After my last installment of Engineering for Dipsticks, I got some feedback from a number of structural engineers on topics they’d like me to cover. One of them asked if I could cover the topic of compatibility in concrete repair specifically, “The compatibility of “stiffness” when it comes to repair material selection (i.e. is there such a thing as a material being too strong for an application).
An age-old aphorism within the concrete repair community is “Repair like with like.” This means that if you are going to repair an existing concrete slab that has a compressive strength of 4,300 psi, then your repair mortar should be relatively close to the original concrete in strength. The International Concrete Repair Institute has even spelled out these guidelines in their Technical Document: Spall Repair in Horizontal Concrete. “Compressive strength should be greater than the original concrete and should not be less than 4000 psi.”

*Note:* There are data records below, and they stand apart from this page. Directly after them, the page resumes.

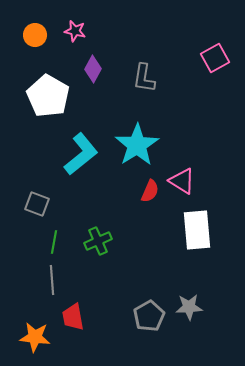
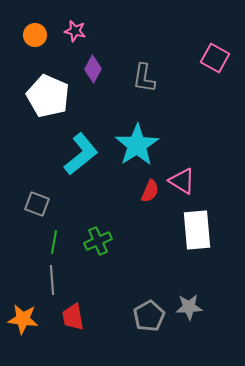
pink square: rotated 32 degrees counterclockwise
white pentagon: rotated 6 degrees counterclockwise
orange star: moved 12 px left, 18 px up
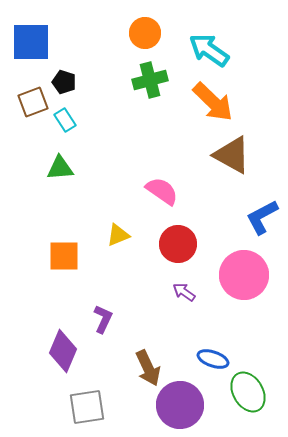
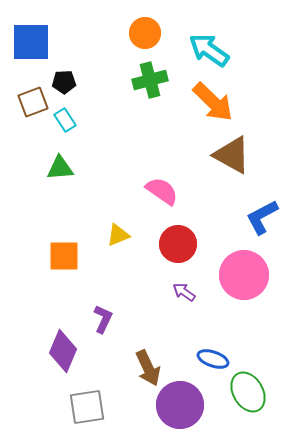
black pentagon: rotated 20 degrees counterclockwise
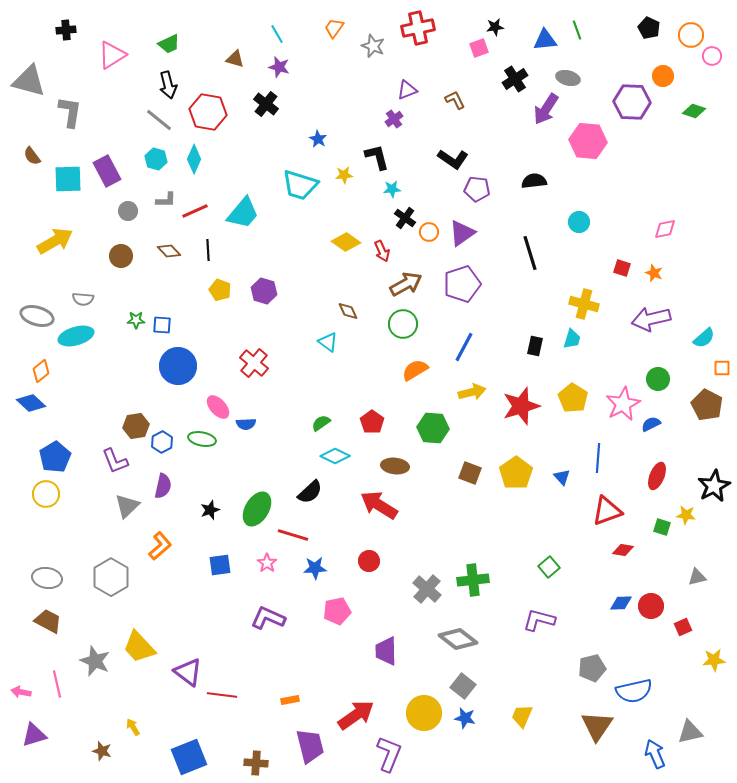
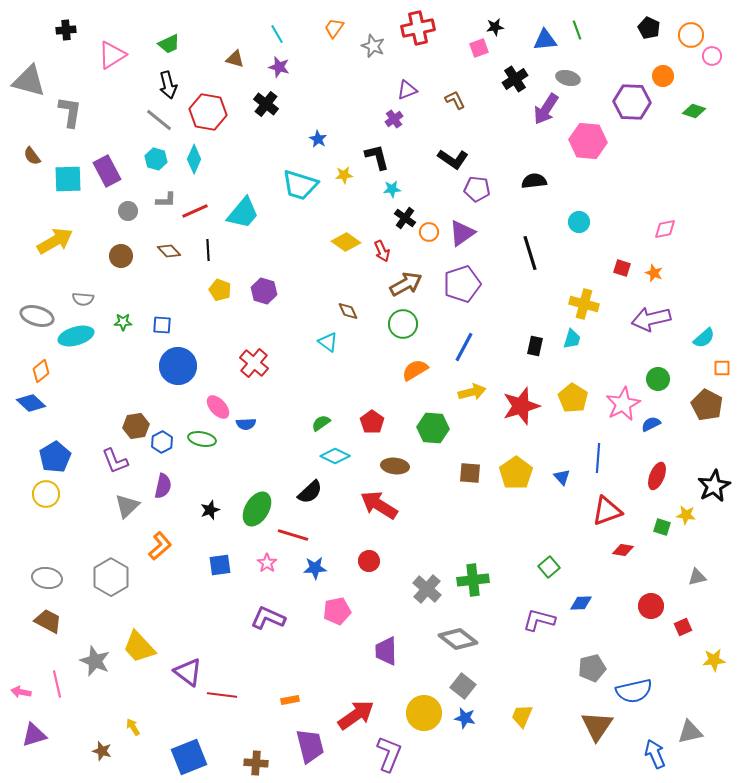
green star at (136, 320): moved 13 px left, 2 px down
brown square at (470, 473): rotated 15 degrees counterclockwise
blue diamond at (621, 603): moved 40 px left
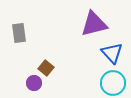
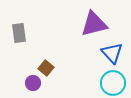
purple circle: moved 1 px left
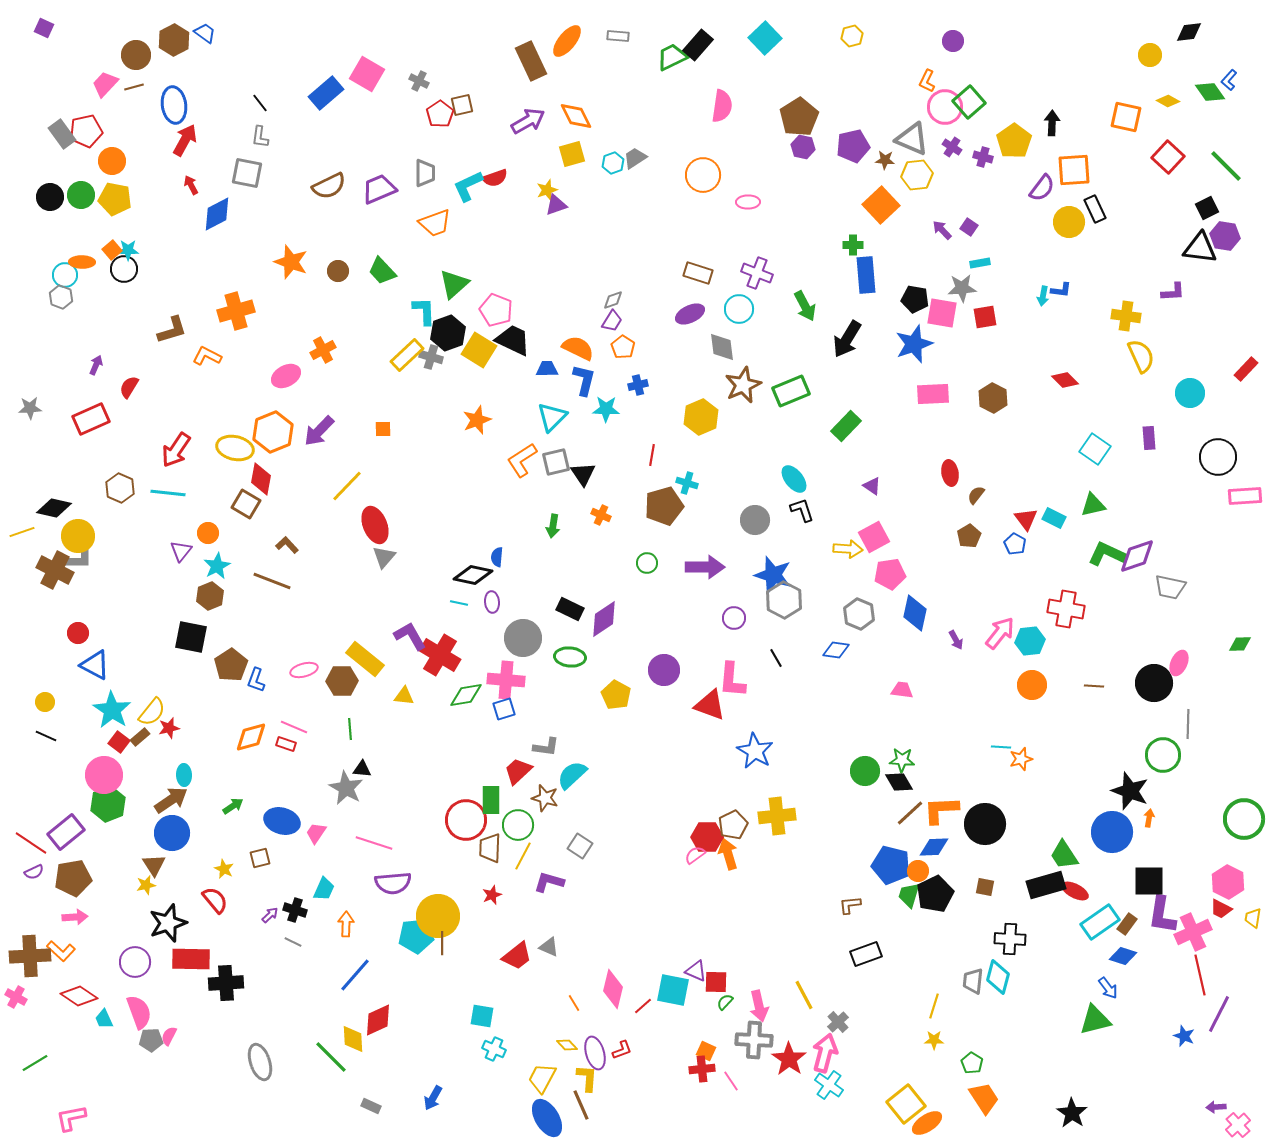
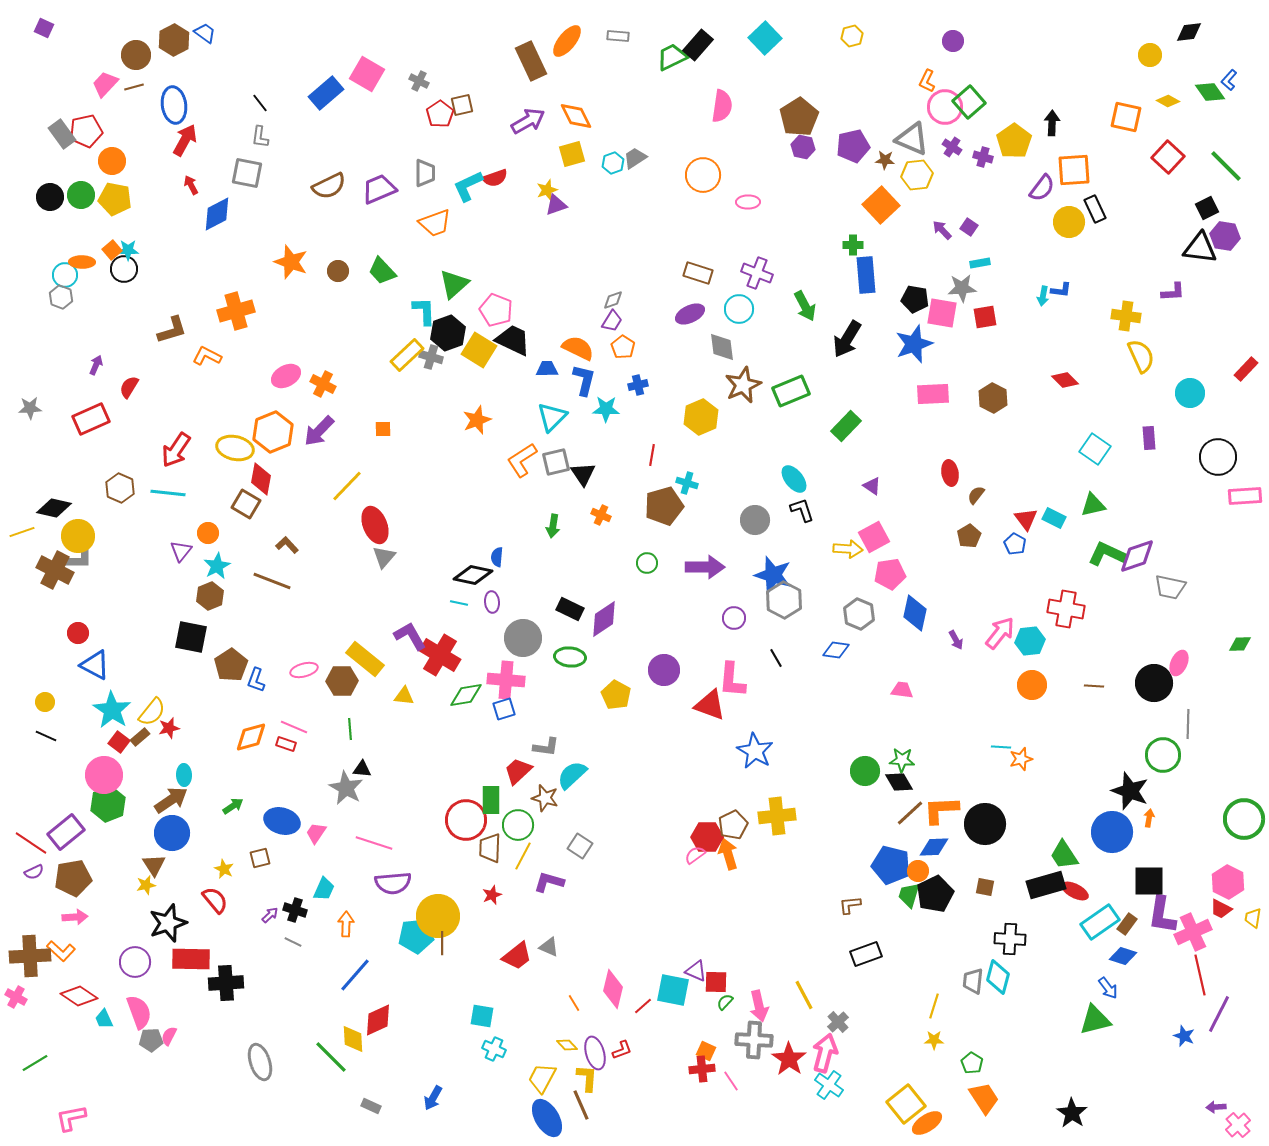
orange cross at (323, 350): moved 34 px down; rotated 35 degrees counterclockwise
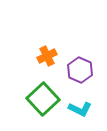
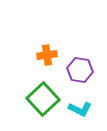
orange cross: moved 1 px up; rotated 18 degrees clockwise
purple hexagon: rotated 15 degrees counterclockwise
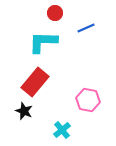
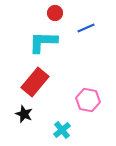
black star: moved 3 px down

On it’s surface, it makes sense that you wouldn’t repair concrete with weaker material. But there are some occasions where a “stronger” material can actually make repairs less durable.
A great example of this is in the treatment of control joints in warehouse environments. Often times, the shoulders of control joint are one of the first things to spall. This is because they are subjected to lots of wear from forklifts, hard-wheeled hand carts, etc. rolling over them all day long.
A lot of designers and/or contractors say, “That thing is a pain in the butt to maintain. I’m going to fill it with the hardest, most durable material I can find.” This leads many to use a structural epoxy to fill the cracks. However, typical structural epoxy will have three times the compressive strength and potentially twenty times the tensile strength of the existing concrete!
“Great!” you might say. “That should give me a long lasting repair.” However, there are other factors to consider. What if the original cause of the cracking is due to movement or deflection between the slabs? Now the control joint, which was designed to crack, is filled with an ultra-hard, ultra-stiff material. If the movement continues, then the stress will migrate to the areas adjacent to the control joint, causing the concrete to crack further away from the original control joint.
If the control joint was filled with the appropriate material [COUGH Euclid’s QwikJoint UVR polyurea COUGH], then we might not have that problem. A slightly softer material could still provide adequate load transfer yet allow for some movement. This would keep the cracking where it’s supposed to be, in the control joint. On paper, a softer polyurea might not be as impressive as a structural epoxy (less than 15x the tensile strength, etc), but it’s more likely to be the right choice for long repair.
Investigation into the root cause of the failure should determine the approach to repair. Stronger is not always longer.